Haritica — marker dot plot

Scanpy — reference dot plot

sc.pl.dotplot on Haritica's identical counts, same genes and encoding. The two
diagonals agree dot-for-dot. (The reference's Leiden does not split a distinct dendritic cluster, so it shows
eight rows to Haritica's nine — the same granularity difference noted throughout; shared types are
concordant.)
For completeness, the per-type composition is the expected T-cell-dominant, monocyte-rich PBMC profile: CD4 T 33.6%, CD14+ monocytes 27.8%, B 16.7%, CD8 T 10.3%, NK 4.9%, FCGR3A+ monocytes 3.2%, dendritic 1.7%, platelet 1.2%, plasma/pDC 0.7%. We report this as secondary because a per-type proportion correlation is weak: here it evaluates to Spearman 1.0 even though the independent reference's Leiden assigned the rare dendritic population differently (0% vs 1.7%).

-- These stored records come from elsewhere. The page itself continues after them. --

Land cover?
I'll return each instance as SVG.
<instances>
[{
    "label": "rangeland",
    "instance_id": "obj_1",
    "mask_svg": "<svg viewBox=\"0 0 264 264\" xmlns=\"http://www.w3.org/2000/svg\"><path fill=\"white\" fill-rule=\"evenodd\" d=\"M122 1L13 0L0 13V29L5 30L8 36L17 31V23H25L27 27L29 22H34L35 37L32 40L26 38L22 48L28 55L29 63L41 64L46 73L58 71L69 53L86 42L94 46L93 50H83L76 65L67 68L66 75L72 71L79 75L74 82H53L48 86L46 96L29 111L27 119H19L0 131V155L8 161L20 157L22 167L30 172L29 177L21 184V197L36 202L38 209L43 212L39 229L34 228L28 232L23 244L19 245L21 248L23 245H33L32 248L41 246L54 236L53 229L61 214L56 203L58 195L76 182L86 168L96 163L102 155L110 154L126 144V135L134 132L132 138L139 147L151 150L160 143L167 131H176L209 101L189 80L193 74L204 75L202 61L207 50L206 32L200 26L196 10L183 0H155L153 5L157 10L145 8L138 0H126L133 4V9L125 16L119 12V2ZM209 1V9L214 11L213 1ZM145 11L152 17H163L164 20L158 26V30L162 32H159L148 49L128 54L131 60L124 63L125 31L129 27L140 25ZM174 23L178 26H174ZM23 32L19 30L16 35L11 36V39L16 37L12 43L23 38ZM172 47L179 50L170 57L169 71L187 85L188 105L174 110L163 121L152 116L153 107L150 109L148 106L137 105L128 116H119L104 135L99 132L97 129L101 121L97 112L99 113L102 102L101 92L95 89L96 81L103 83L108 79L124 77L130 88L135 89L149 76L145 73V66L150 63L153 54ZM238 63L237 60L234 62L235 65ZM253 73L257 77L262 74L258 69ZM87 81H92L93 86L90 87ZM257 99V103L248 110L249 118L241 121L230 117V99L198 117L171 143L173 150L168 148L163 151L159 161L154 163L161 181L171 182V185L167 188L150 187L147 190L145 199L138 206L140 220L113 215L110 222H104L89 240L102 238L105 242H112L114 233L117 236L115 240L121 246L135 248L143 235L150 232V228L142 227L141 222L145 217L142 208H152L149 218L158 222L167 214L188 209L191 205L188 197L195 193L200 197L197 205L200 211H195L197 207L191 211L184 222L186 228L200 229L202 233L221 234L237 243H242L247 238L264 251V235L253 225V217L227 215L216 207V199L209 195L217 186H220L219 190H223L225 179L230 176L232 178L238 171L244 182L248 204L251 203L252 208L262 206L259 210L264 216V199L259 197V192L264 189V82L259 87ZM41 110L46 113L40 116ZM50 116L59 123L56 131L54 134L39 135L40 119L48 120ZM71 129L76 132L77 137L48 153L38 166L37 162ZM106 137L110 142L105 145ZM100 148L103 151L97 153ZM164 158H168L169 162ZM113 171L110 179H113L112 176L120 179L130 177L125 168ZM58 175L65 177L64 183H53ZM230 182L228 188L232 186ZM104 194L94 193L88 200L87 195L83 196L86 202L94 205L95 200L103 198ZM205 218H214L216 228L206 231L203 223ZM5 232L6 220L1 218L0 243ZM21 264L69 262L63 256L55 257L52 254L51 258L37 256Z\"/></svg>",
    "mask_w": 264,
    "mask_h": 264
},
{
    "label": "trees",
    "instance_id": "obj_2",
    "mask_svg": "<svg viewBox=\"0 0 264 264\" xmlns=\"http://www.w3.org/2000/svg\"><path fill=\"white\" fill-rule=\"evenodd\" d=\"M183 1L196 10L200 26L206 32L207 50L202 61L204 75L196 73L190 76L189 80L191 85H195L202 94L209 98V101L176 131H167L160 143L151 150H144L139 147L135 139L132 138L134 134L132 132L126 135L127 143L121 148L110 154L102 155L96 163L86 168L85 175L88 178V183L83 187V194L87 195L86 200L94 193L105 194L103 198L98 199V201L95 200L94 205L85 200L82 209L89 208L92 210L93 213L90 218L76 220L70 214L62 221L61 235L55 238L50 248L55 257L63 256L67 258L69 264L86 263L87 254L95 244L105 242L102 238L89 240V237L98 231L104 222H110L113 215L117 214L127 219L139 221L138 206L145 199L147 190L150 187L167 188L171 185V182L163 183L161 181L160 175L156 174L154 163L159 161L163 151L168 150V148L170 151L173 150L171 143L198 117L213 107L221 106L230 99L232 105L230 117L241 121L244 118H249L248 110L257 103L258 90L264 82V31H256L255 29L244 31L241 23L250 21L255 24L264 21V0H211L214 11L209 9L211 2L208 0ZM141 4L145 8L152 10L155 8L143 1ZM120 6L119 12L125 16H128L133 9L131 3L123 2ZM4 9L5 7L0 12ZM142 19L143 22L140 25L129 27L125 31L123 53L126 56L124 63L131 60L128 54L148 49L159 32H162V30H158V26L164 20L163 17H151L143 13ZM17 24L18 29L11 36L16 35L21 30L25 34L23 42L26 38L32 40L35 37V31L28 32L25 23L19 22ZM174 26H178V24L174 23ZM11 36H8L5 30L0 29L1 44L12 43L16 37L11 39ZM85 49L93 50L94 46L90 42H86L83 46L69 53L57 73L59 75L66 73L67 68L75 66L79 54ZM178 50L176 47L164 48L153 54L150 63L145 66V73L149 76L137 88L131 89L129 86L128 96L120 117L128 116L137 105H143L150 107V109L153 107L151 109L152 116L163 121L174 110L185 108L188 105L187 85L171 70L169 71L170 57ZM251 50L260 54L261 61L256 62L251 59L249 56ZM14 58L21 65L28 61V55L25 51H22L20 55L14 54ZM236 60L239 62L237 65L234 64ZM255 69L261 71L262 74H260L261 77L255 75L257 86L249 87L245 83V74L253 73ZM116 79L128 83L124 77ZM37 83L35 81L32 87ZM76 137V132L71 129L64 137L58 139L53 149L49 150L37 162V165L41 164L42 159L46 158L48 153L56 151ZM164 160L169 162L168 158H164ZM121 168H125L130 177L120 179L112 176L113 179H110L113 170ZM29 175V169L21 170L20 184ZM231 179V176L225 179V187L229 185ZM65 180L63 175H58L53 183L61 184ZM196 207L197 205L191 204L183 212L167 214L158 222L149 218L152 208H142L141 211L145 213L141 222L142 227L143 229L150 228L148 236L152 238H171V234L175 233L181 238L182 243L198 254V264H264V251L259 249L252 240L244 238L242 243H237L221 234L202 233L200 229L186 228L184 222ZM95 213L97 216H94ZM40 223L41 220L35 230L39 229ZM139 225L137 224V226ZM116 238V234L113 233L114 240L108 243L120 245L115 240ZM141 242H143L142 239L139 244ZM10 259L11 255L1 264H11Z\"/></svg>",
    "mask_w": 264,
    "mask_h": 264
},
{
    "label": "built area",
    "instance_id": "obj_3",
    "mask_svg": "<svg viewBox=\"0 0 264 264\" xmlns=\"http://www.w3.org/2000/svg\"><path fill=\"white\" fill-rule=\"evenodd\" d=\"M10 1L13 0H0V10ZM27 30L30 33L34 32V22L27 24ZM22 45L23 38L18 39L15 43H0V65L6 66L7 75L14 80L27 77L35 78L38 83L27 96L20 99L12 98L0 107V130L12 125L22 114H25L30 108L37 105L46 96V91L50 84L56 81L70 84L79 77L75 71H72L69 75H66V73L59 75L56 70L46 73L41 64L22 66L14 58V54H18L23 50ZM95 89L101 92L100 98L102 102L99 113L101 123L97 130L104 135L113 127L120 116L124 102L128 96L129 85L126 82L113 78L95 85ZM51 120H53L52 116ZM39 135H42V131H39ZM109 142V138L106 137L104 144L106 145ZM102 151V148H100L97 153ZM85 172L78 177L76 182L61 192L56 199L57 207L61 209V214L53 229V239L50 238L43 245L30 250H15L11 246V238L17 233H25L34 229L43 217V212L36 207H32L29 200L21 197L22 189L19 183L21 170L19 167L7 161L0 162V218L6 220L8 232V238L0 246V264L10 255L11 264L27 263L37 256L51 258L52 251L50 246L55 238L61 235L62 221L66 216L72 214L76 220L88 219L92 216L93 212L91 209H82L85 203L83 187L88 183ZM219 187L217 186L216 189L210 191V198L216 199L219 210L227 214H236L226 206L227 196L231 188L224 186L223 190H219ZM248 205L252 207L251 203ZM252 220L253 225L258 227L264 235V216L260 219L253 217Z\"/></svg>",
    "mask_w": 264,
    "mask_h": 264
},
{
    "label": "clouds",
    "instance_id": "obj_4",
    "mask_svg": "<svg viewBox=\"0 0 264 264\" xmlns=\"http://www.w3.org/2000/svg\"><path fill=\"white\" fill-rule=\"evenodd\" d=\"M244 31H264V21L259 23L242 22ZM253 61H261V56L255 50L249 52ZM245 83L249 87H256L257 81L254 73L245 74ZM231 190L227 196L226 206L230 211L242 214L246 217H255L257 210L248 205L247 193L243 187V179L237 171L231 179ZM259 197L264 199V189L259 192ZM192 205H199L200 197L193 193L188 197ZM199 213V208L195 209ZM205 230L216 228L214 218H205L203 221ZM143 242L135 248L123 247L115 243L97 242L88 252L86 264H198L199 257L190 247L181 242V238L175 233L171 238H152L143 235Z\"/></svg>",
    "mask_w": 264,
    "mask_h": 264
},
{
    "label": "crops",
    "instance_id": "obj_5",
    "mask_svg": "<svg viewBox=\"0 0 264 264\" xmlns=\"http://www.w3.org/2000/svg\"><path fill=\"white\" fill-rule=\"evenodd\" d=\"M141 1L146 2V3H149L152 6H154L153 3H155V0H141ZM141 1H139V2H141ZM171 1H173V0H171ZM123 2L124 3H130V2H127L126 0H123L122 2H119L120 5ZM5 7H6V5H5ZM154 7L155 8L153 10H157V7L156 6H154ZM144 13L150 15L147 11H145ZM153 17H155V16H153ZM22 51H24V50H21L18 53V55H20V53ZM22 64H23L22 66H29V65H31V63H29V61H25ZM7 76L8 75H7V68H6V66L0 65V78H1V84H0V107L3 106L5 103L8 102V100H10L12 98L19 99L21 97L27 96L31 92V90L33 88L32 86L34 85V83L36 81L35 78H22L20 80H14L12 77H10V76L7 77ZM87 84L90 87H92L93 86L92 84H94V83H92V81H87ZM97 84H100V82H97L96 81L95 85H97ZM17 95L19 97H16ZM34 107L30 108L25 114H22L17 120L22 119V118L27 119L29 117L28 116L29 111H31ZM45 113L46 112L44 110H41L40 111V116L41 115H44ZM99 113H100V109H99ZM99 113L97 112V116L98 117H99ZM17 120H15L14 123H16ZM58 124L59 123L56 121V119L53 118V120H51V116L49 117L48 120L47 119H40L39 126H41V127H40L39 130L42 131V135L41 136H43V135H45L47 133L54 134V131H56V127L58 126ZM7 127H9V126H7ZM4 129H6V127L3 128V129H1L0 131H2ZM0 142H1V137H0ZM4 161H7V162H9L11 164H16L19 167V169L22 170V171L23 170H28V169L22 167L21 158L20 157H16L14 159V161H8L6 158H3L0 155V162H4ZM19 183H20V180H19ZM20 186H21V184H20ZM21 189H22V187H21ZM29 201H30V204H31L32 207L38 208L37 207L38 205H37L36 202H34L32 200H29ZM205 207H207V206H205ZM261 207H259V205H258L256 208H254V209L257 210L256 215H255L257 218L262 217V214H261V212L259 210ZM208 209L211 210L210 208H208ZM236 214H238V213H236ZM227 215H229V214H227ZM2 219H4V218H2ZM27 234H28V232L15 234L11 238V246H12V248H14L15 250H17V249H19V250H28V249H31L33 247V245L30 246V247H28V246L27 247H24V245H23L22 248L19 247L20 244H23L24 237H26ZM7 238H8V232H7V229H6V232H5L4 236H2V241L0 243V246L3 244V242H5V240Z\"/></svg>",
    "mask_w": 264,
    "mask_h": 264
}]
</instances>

Composition correlation is therefore easily near-perfect by construction; the per-cell confusion matrix and ARI (§2.3) are the load-bearing concordance results.
All inputs are public. Raw reads: the 10x Genomics 1k PBMCs from a healthy donor, v3 chemistry (pbmc_1k_v3_fastqs.tar, two lanes, 66.6 M reads). External quantification reference: the matching 10x CellRanger filtered matrix (1,222 cells). Reference genome: Ensembl human GRCh38 (release 110), pseudoalignment index. Cell counts, cluster labels, and per-gene totals are read directly from the run.